Pavement to walk to class. Electricity to charge a laptop. Water to stay hydrated and focused. These are resources college students rely on every day, but rarely does anyone take time to look at how their life interacts with these essential parts of the environment.
But that’s not something David Davies, professor of anthropology at Hamline University, takes for granted. In fact, it’s his field of study – and now he’s helping Hamline students build a greater perspective of the city around them through his Anthropology of Infrastructure class, which takes a granular look at the human-built environment that makes everyday life in St. Paul possible
“One of the things that anthropologists do is make invisible things visible,” Davies said. “One of the inspirations for this class was discovering what these forces are that impact us every day, who organizes them, and where do they work?"
Davies said that most human beings now live in human-managed environments, so his new course looks at these individual systems and how they work together to enable our contemporary way of life. The class analyzes St.

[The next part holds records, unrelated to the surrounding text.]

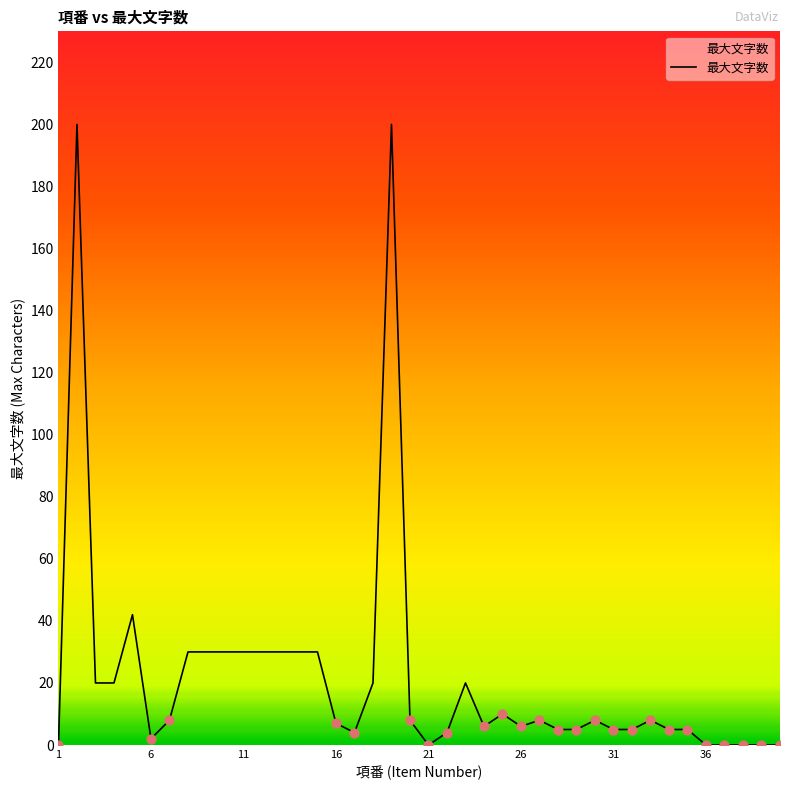

What is the difference between the maximum and minimum values?

200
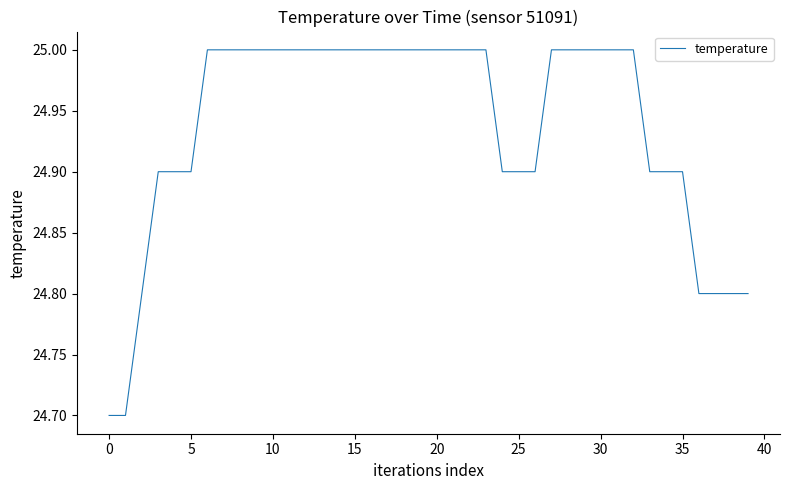

What is the difference between the maximum and minimum values?

0.3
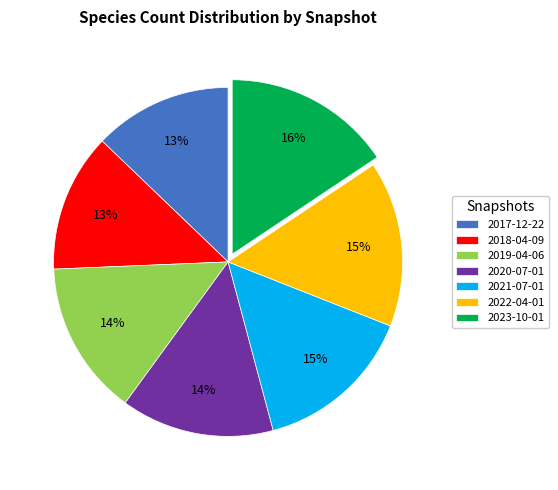

To the nearest percent, what is the difference between the 2021-07-01 and 2017-12-22 slice percentages?

2%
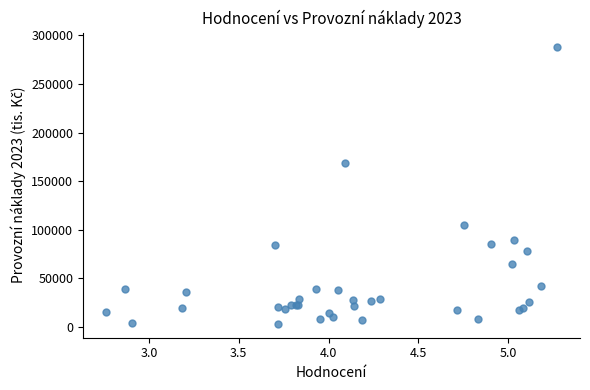

What Y value in the scatter plot is closest to 145898?

168317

Paul as a central case study with frequent visits to local infrastructure sites, including Saint Paul Regional Water Services, the Recycling and Energy Center, the Saint Paul Wastewater Treatment Plant, The High Bridge Electrical Generating Station, and the Saint Paul Asphalt Plant, among other places.
"It's not very fun to study infrastructure without interacting with it,” Davies said. “It's one thing to study a power plant, it's another thing to be in a power plant – there's no comparison."

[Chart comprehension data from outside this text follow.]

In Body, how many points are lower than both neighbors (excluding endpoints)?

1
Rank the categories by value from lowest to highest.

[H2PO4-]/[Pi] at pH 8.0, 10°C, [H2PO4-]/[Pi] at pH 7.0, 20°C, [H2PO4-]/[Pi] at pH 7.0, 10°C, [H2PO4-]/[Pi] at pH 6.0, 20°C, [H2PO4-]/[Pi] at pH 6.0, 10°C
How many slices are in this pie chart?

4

“This class is exceptional in so many ways, not least for its stark contrast from my other, more lecture- and reading-heavy courses,” said Ben Rosenberg ’24, a computational data science major. “Despite the inevitable infrastructural odors, every session of this class is refreshing. I come back to a new Hamline after every site visit. I didn’t know how much I wanted to revisit and expand on grade school field trips.”
And sometimes the process that goes into arriving at a site can tell the students nearly as much as the visit itself.
“When we went to the power grid, grid management folks told us we’ll need IDs and badges,” Davies explained. “We went into this room that looked like something out of a sci-fi movie – it was two stories tall – and that’s where they run the power grid. We were seeing live displays of every single electrical connection in the central United States. It was deeply impressive."
The local aspect of the class is balanced with a cross-cultural look at infrastructure case studies from other parts of the world. After site visits, students connect what they saw with the international books they are reading, connecting common and contrasting issues and solutions. Students are also tasked with writing an infrastructure study over the course of the semester, taking a deep dive into a specific element of their choice – such as street lights, bridges, or mobile phone infrastructure, for example.
Overall, the core principles of the class are a fair representation of the newly developed department of Humans, Environments and Climate at Hamline – which draws on the strengths of the Anthropology and Environmental Studies programs at Hamline. Davies said student interest in the class has been strong, which is a good sign for the new direction of the department.
“I have constantly felt more aware of my surroundings during this class: the ground I stand on, the water I drink, and the countless other beating hearts beneath the floorboards,” Rosenberg said. “I feel radically more aware of all the fascinating things I do not know.”